After several season faced with dwindling fields and shuttering teams, it looks like 2021 is the season that the NASCAR Camping World Truck Series will have plenty of entries to fill the fields for the entirety of the season. Along with part-time entries from David Gilliland Racing’s No. 17 (piloted by rookie Tyler Gray, younger brother of DGR driver and former NHRA Pro Stock champion Tanner Gray) and Young’s Motorsports No. 82 for Toni Breidinger, there will also be part-time entries from Bret Holmes Racing, where Holmes and Sam Meyer will split seat time in the No. 32, as well as Justin Carroll in the No. 91 Carroll Motorsports entry.
Facing these part-time entries will be brand new full-time entries from DGR with rookie Hailie Deegan, as well as Tate Fogleman in the No. 12 Young’s Motorsports entry. Vernon, Texas native Cory Roper will be racing his No. 04 Ford F-150 full-time in 2021 while Spencer Davis will be racing full-time in his Spencer Davis Motorsports No. 11 entry as well. Meanwhile, series veteran Timothy Peters will be making his return to full-time competition in the No. 25 Rackley W.A.R. entry, along with other names.
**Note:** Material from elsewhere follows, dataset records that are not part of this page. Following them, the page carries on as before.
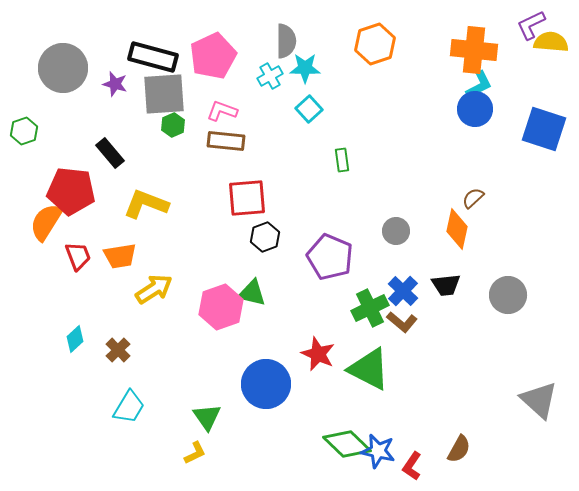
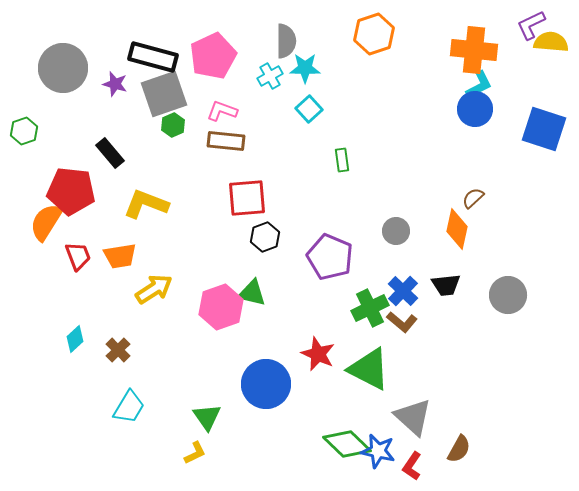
orange hexagon at (375, 44): moved 1 px left, 10 px up
gray square at (164, 94): rotated 15 degrees counterclockwise
gray triangle at (539, 400): moved 126 px left, 17 px down
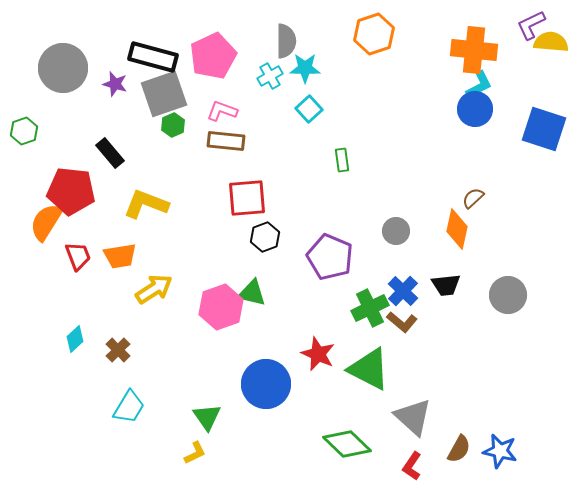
blue star at (378, 451): moved 122 px right
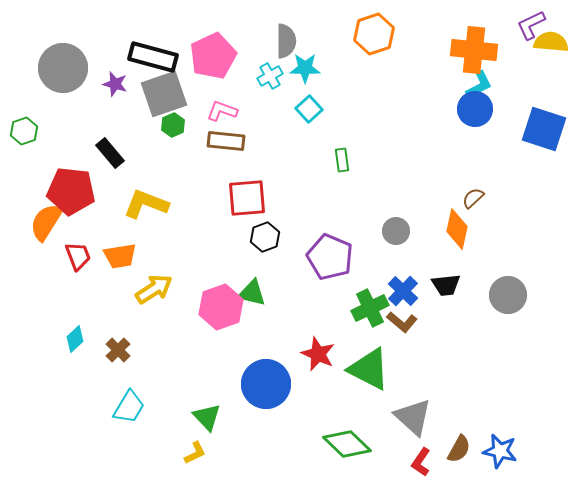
green triangle at (207, 417): rotated 8 degrees counterclockwise
red L-shape at (412, 466): moved 9 px right, 4 px up
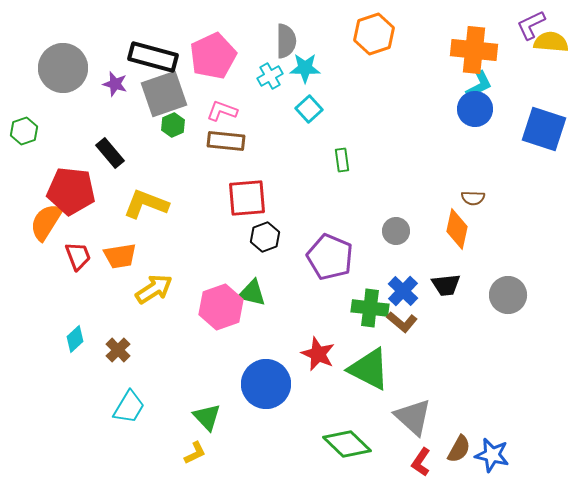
brown semicircle at (473, 198): rotated 135 degrees counterclockwise
green cross at (370, 308): rotated 33 degrees clockwise
blue star at (500, 451): moved 8 px left, 4 px down
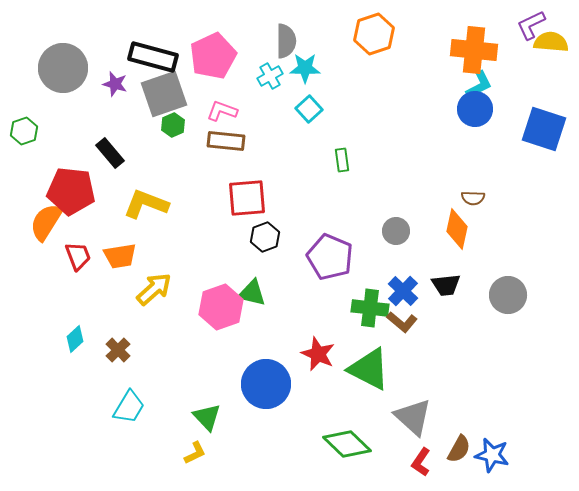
yellow arrow at (154, 289): rotated 9 degrees counterclockwise
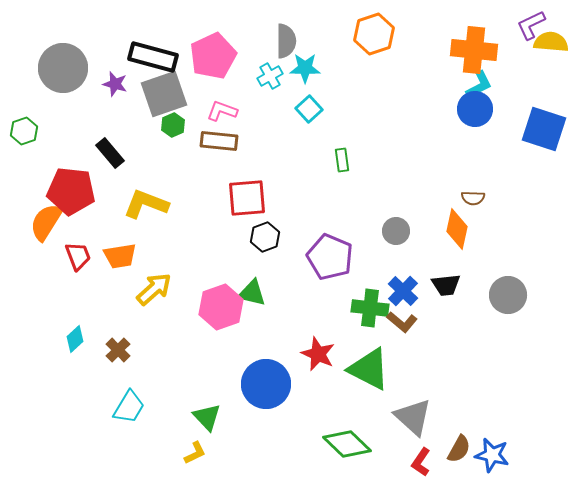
brown rectangle at (226, 141): moved 7 px left
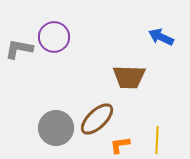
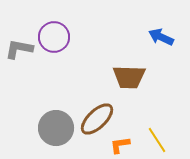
yellow line: rotated 36 degrees counterclockwise
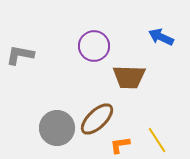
purple circle: moved 40 px right, 9 px down
gray L-shape: moved 1 px right, 6 px down
gray circle: moved 1 px right
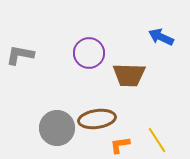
purple circle: moved 5 px left, 7 px down
brown trapezoid: moved 2 px up
brown ellipse: rotated 36 degrees clockwise
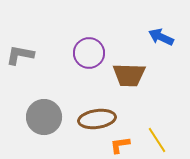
gray circle: moved 13 px left, 11 px up
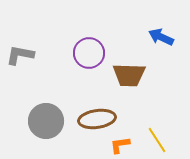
gray circle: moved 2 px right, 4 px down
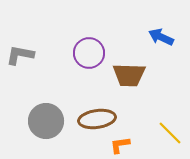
yellow line: moved 13 px right, 7 px up; rotated 12 degrees counterclockwise
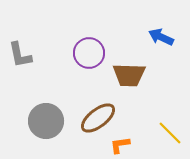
gray L-shape: rotated 112 degrees counterclockwise
brown ellipse: moved 1 px right, 1 px up; rotated 30 degrees counterclockwise
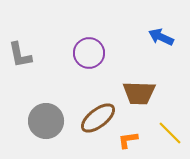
brown trapezoid: moved 10 px right, 18 px down
orange L-shape: moved 8 px right, 5 px up
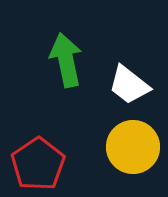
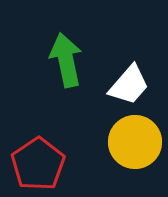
white trapezoid: rotated 87 degrees counterclockwise
yellow circle: moved 2 px right, 5 px up
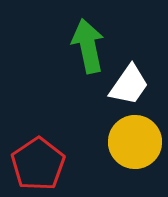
green arrow: moved 22 px right, 14 px up
white trapezoid: rotated 6 degrees counterclockwise
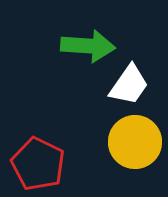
green arrow: rotated 106 degrees clockwise
red pentagon: rotated 12 degrees counterclockwise
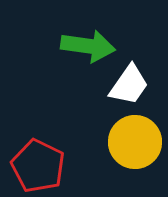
green arrow: rotated 4 degrees clockwise
red pentagon: moved 2 px down
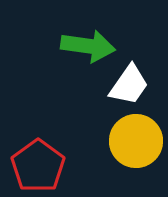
yellow circle: moved 1 px right, 1 px up
red pentagon: rotated 10 degrees clockwise
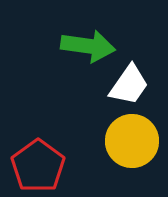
yellow circle: moved 4 px left
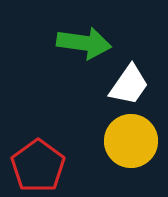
green arrow: moved 4 px left, 3 px up
yellow circle: moved 1 px left
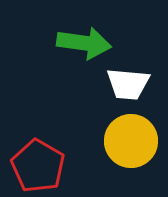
white trapezoid: moved 1 px left, 1 px up; rotated 60 degrees clockwise
red pentagon: rotated 6 degrees counterclockwise
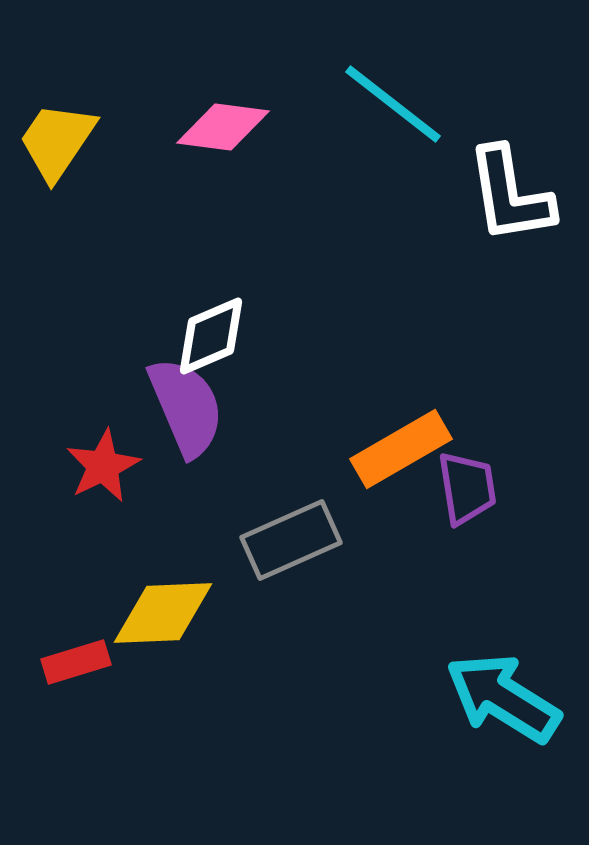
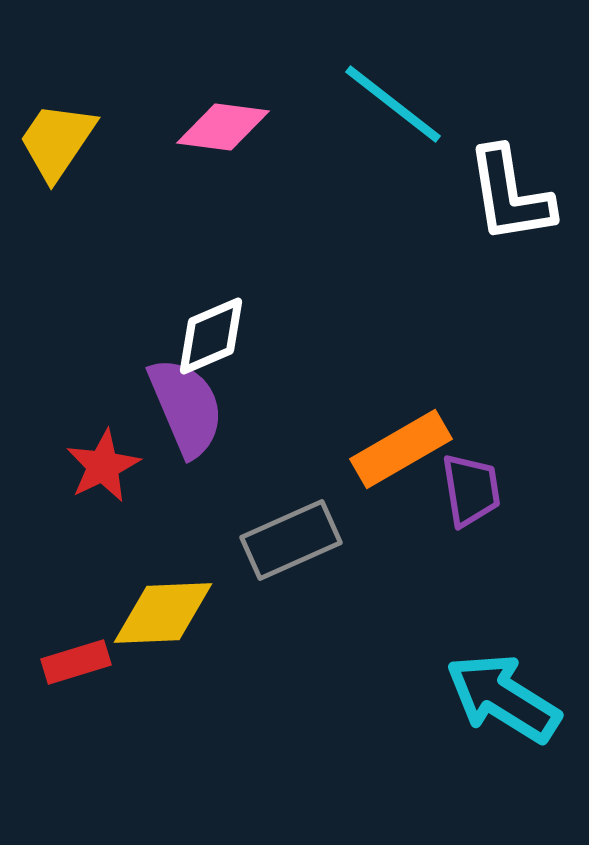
purple trapezoid: moved 4 px right, 2 px down
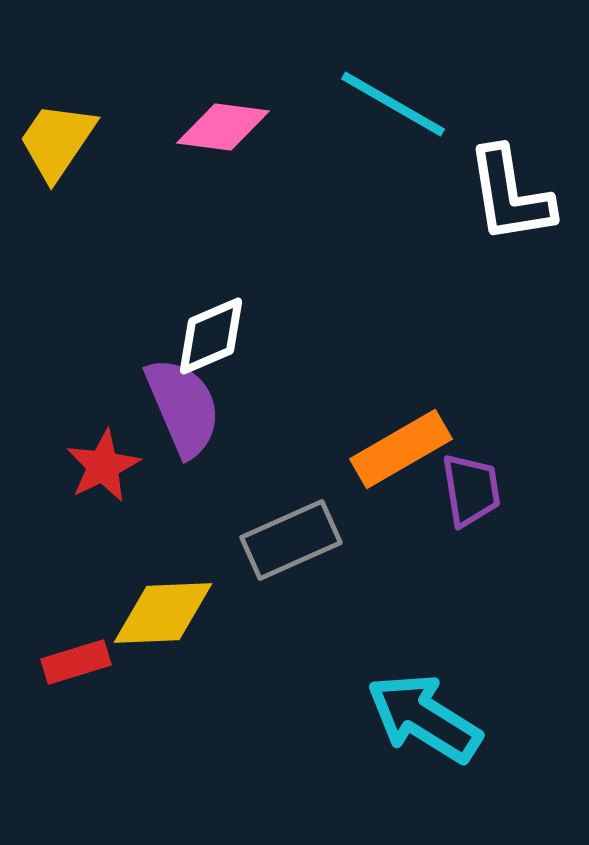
cyan line: rotated 8 degrees counterclockwise
purple semicircle: moved 3 px left
cyan arrow: moved 79 px left, 20 px down
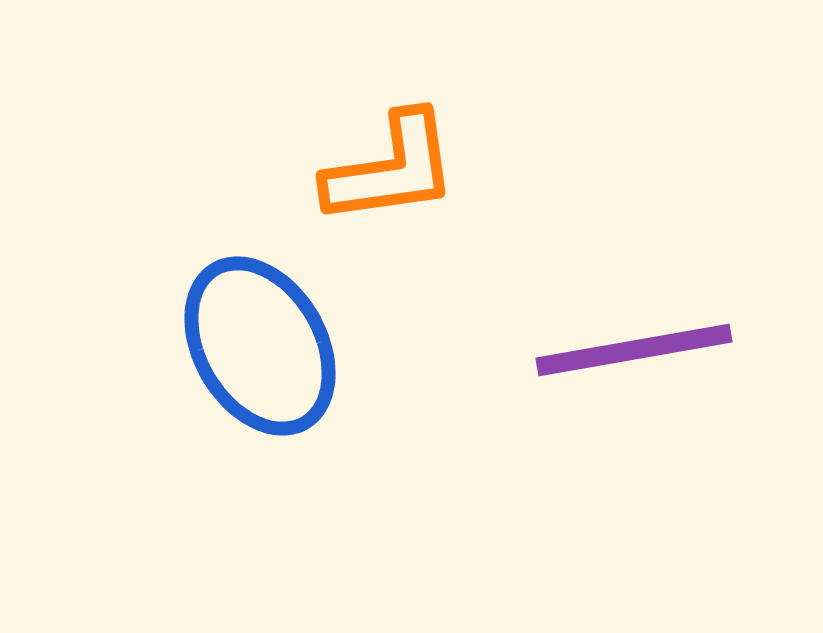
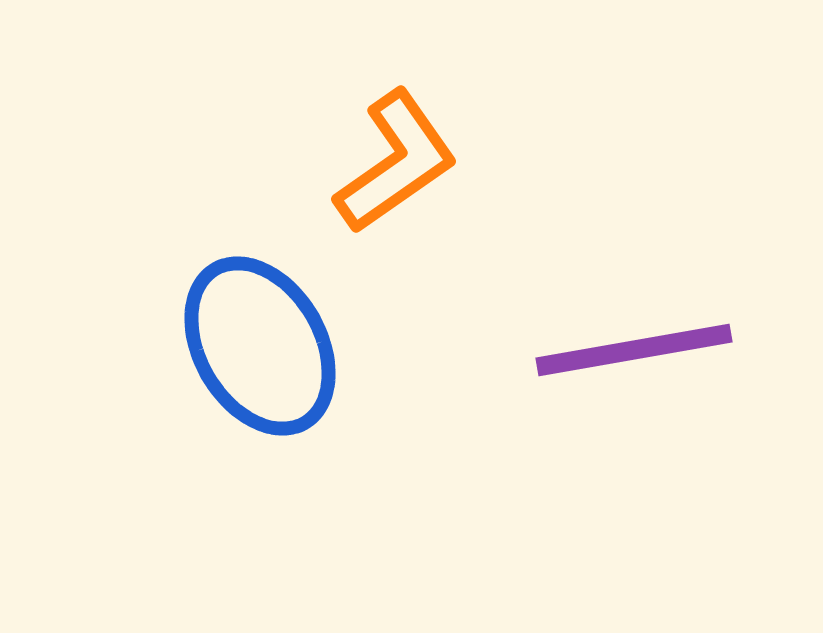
orange L-shape: moved 5 px right, 7 px up; rotated 27 degrees counterclockwise
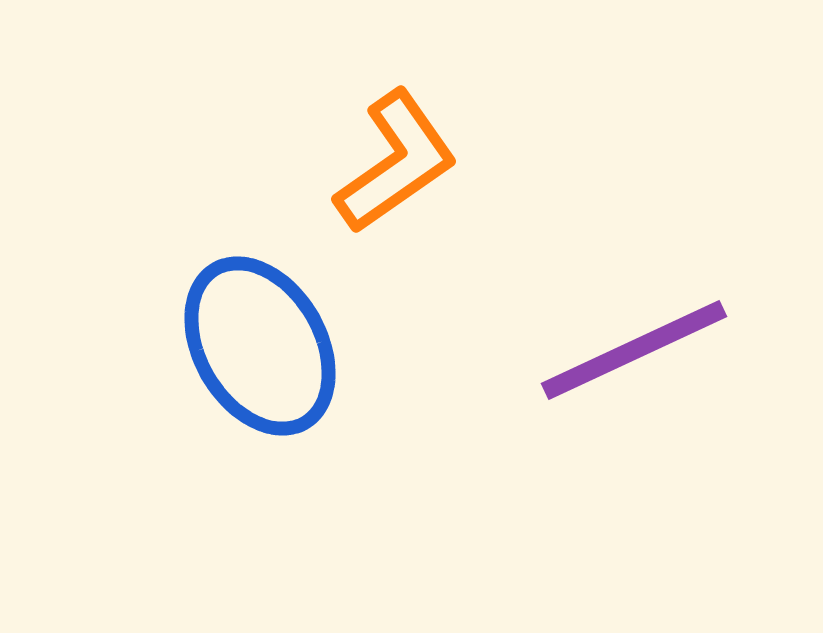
purple line: rotated 15 degrees counterclockwise
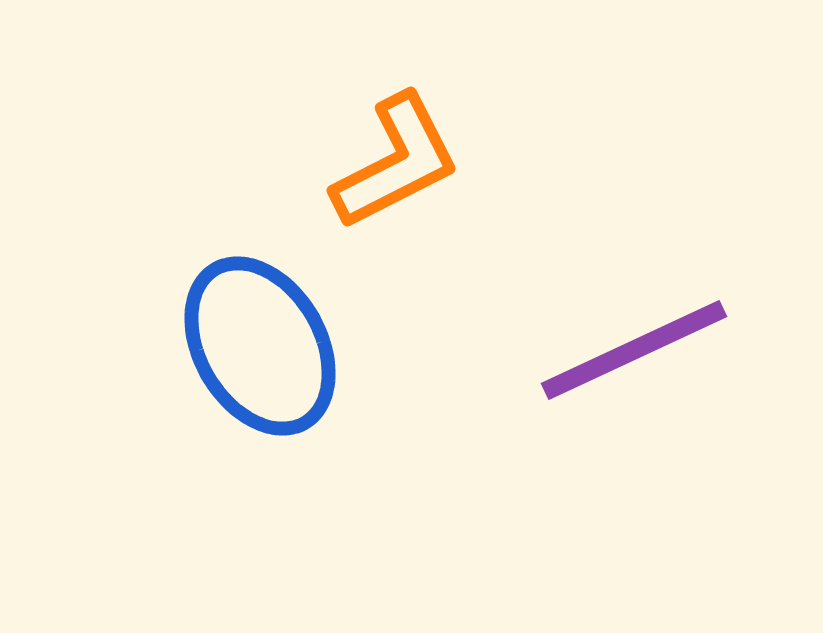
orange L-shape: rotated 8 degrees clockwise
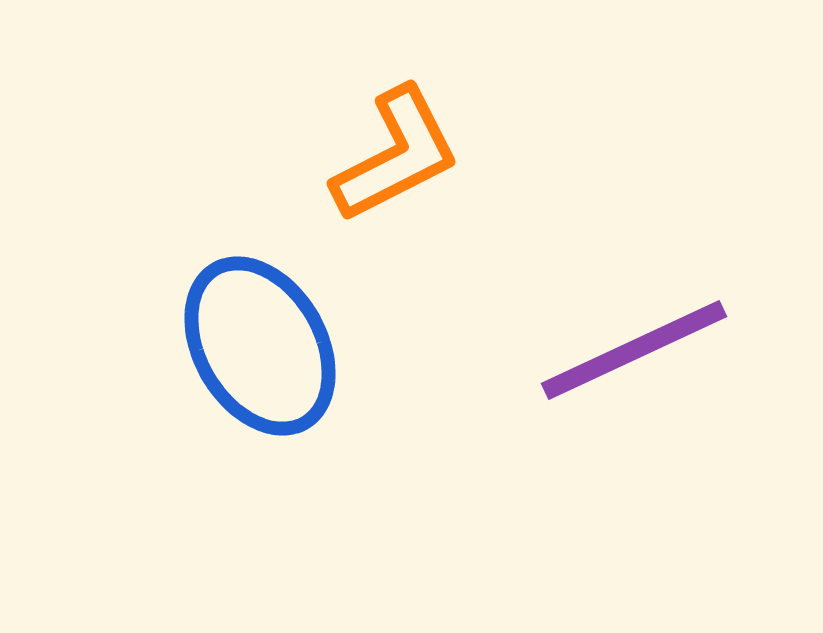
orange L-shape: moved 7 px up
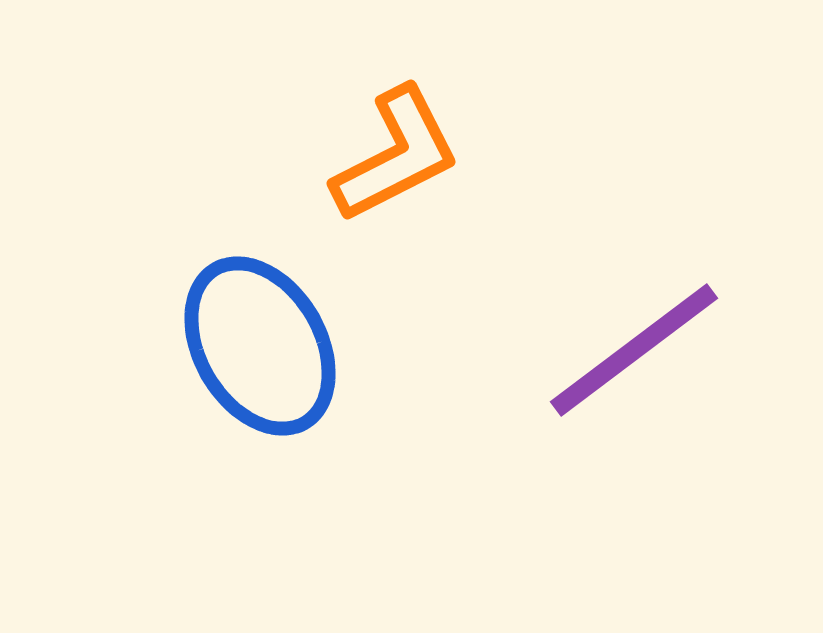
purple line: rotated 12 degrees counterclockwise
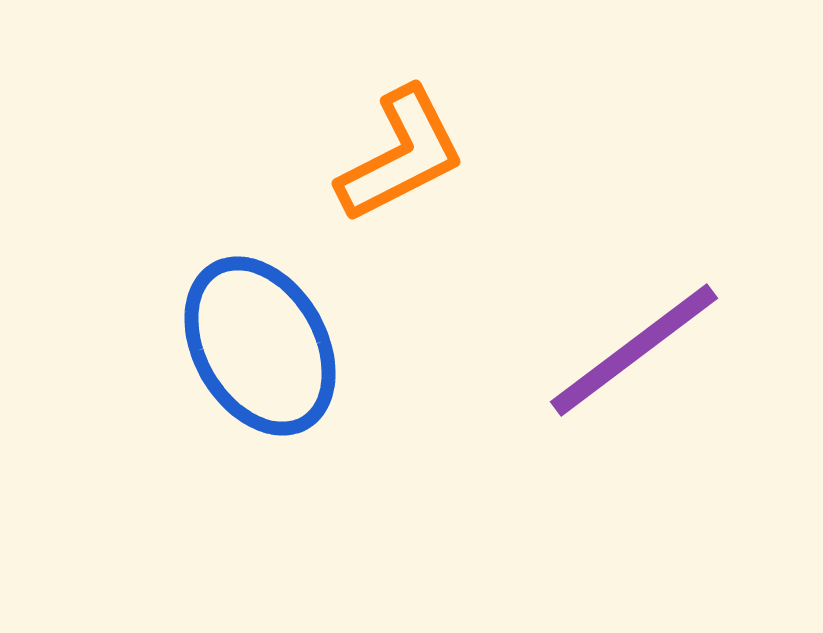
orange L-shape: moved 5 px right
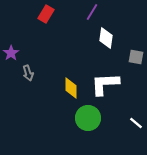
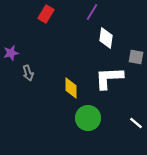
purple star: rotated 21 degrees clockwise
white L-shape: moved 4 px right, 6 px up
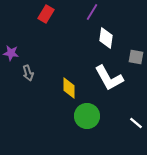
purple star: rotated 21 degrees clockwise
white L-shape: rotated 116 degrees counterclockwise
yellow diamond: moved 2 px left
green circle: moved 1 px left, 2 px up
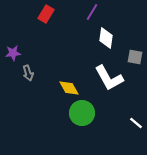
purple star: moved 2 px right; rotated 14 degrees counterclockwise
gray square: moved 1 px left
yellow diamond: rotated 30 degrees counterclockwise
green circle: moved 5 px left, 3 px up
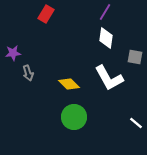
purple line: moved 13 px right
yellow diamond: moved 4 px up; rotated 15 degrees counterclockwise
green circle: moved 8 px left, 4 px down
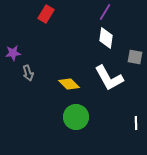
green circle: moved 2 px right
white line: rotated 48 degrees clockwise
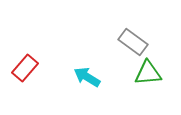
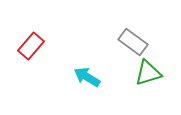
red rectangle: moved 6 px right, 22 px up
green triangle: rotated 12 degrees counterclockwise
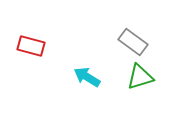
red rectangle: rotated 64 degrees clockwise
green triangle: moved 8 px left, 4 px down
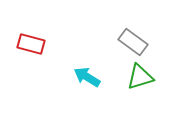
red rectangle: moved 2 px up
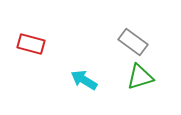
cyan arrow: moved 3 px left, 3 px down
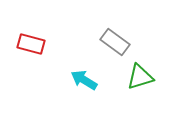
gray rectangle: moved 18 px left
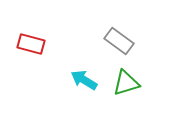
gray rectangle: moved 4 px right, 1 px up
green triangle: moved 14 px left, 6 px down
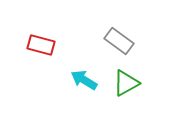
red rectangle: moved 10 px right, 1 px down
green triangle: rotated 12 degrees counterclockwise
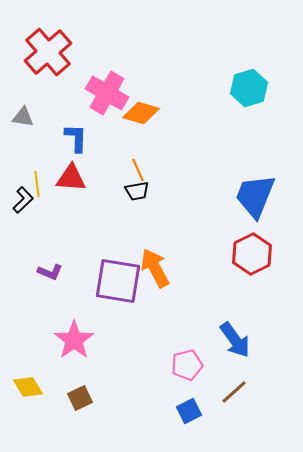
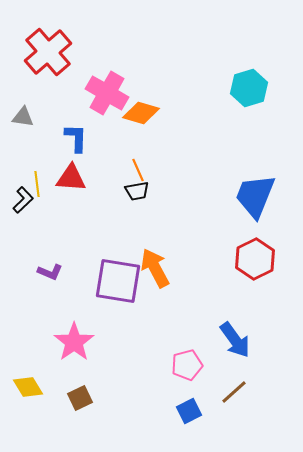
red hexagon: moved 3 px right, 5 px down
pink star: moved 2 px down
The jump in entries for the 2021 season brings a boon to the series, as it wasn’t that long ago that rumors would circulate regarding the closure of the truck division, which many would argue provided some of the best racing product among the top national divisions. The series had suffered something of an identity crisis as it stepped away from it’s own product racing standalone events across the country to relegating itself as part of the NASCAR development ladder.
Although it will still continue to provide talent to the XFINITY Series and NASCAR Cup Series, more entries means that the series can again focus on it’s own identity and making sure it turns out a great racing product as it has since 1995, when the first season was run. Granted, the division has morphed into something entirely different from the days when it was an homage to the regional racing days of yore, but just because it’s become a touch flashier and more international doesn’t make it lesser in comparison to the other national touring divisions.
Some of the new entries coming into 2021, such as Deegan, Roper, and Peters, already have made impressive runs that have occasional churned out victories, especially on Peters’s part, so the pressure to perform is there. Other drivers such as Holmes, Davis, Fogleman, and Meyers see this as a chance to prove themselves as worthy of the opportunity. Meyers has already gone to victory lane, having won at Bristol last season, so to back it up in ’21 with more stellar runs will all but solidify his future in NASCAR just a bit longer.
So with that being said, things are looking up for the Camping World Truck Series in ’21, with more drivers bringing more opportunities for drivers to shine and parity in the division as well as security for the division to last even longer in NASCAR.